Variables
Deep learning algorithms are often represented as computation graphs. Here is a simple example of the variable computation graph that we built in our example:
Each circle in the preceding computation graph represents a variable. A variable forms a thin wrapper around a tensor object, its gradients, and a reference to the function that created it. The following figure shows Variable class components:
The gradients refer to the rate of the change of the loss function with respect to various parameters (W, b). For example, if the gradient of a is 2, then any change in the value of a would modify the value of Y by two times. If that is not clear, do not worry—most of the deep learning frameworks take care of calculating gradients for us. In this chapter, we learn how to use these gradients to improve the performance of our model.

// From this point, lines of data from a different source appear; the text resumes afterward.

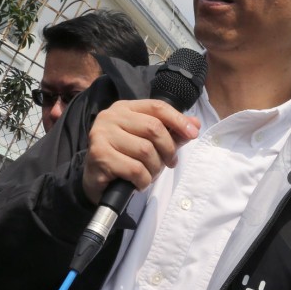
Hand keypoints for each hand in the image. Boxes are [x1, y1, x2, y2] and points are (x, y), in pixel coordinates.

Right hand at [82, 99, 198, 203]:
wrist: (95, 181)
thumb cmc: (124, 158)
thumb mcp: (148, 142)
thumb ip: (171, 133)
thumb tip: (195, 125)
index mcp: (124, 108)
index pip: (157, 107)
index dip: (178, 120)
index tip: (193, 134)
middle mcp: (110, 117)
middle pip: (154, 128)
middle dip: (168, 149)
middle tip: (169, 163)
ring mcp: (102, 135)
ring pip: (145, 151)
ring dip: (154, 169)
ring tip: (149, 174)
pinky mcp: (99, 155)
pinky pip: (135, 169)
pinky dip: (143, 180)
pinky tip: (138, 182)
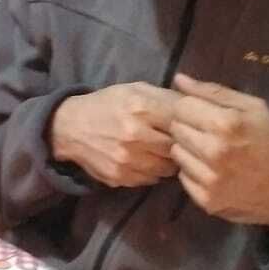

Apart from gradients, a variable also has a reference to the function that created it, which in turn refers to how each variable was created. For example, the variable a has information that it is generated as a result of the product between X and W.
Let's look at an example where we create variables and check the gradients and the function reference:
x = Variable(torch.ones(2,2),requires_grad=True)
y = x.mean()
y.backward()
x.grad
Variable containing: 0.2500 0.2500 0.2500 0.2500 [torch.FloatTensor of size 2x2]
x.grad_fn
Output - None
x.data
1 1
1 1
[torch.FloatTensor of size 2x2]
y.grad_fn
<torch.autograd.function.MeanBackward at 0x7f6ee5cfc4f8>
In the preceding example, we called a backward operation on the variable to compute the gradients. By default, the gradients of the variables are none.
The grad_fn of the variable points to the function it created. If the variable is created by a user, like the variable x in our case, then the function reference is None. In the case of variable y, it refers to its function reference, MeanBackward.
The Data attribute accesses the tensor associated with the variable.